» Work request
Your answer should be the exact lines of the data below from the one containing "558 580 11.60" through the one containing "139 902 10.30"; please include nothing else.

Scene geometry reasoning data
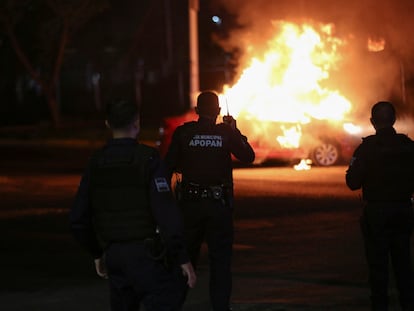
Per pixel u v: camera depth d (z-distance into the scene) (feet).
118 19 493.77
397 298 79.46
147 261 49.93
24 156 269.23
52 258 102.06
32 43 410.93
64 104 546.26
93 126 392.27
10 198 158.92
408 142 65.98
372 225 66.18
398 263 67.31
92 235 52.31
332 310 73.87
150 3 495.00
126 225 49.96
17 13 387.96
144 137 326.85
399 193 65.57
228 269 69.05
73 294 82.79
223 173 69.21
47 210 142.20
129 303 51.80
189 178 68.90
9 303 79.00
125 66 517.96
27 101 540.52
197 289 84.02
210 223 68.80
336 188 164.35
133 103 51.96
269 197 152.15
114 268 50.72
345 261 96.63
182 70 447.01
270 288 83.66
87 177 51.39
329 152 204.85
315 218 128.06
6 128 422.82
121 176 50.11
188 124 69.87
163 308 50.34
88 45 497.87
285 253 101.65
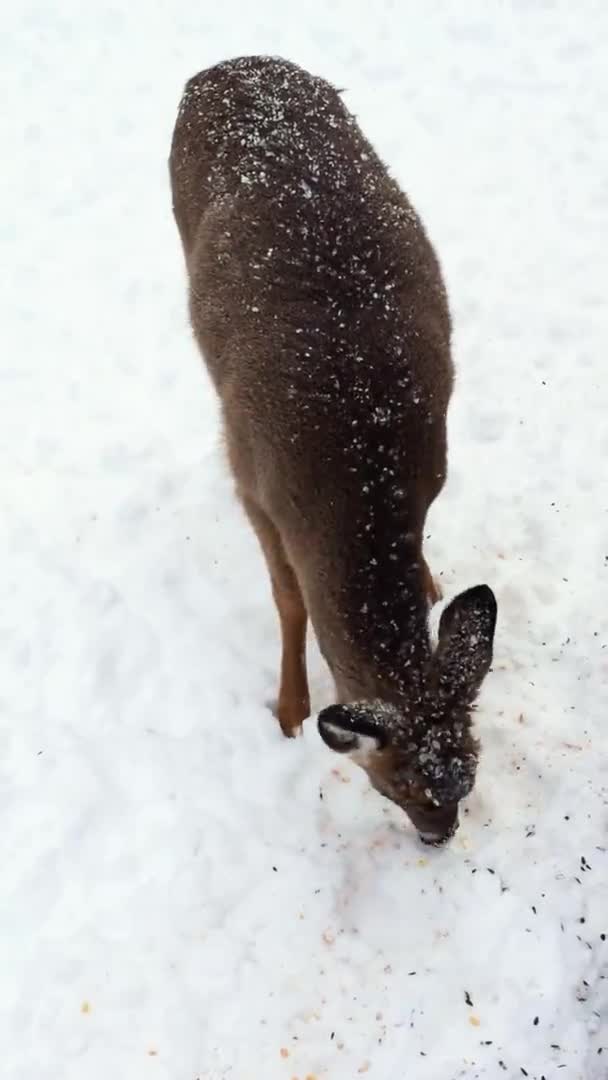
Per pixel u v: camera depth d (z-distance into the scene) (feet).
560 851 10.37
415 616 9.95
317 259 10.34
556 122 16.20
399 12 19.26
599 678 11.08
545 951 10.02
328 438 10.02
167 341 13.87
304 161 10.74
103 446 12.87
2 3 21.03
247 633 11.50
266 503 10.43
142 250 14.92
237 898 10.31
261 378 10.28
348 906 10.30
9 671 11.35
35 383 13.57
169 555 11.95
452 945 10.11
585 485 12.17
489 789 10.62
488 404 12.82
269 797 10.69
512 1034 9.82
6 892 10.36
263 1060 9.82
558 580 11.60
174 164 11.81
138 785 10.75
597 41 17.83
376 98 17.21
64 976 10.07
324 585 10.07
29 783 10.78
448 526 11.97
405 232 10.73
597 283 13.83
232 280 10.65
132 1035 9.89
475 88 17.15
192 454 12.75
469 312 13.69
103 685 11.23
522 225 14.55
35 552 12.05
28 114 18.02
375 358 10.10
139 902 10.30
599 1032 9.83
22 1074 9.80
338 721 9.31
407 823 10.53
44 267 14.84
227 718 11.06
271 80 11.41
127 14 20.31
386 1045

» Output of the task
558 580 11.60
174 164 11.81
138 785 10.75
597 41 17.83
376 98 17.21
64 976 10.07
324 585 10.07
29 783 10.78
448 526 11.97
405 232 10.73
597 283 13.83
232 280 10.65
132 1035 9.89
475 88 17.15
192 454 12.75
469 312 13.69
103 685 11.23
522 225 14.55
35 552 12.05
28 114 18.02
375 358 10.10
139 902 10.30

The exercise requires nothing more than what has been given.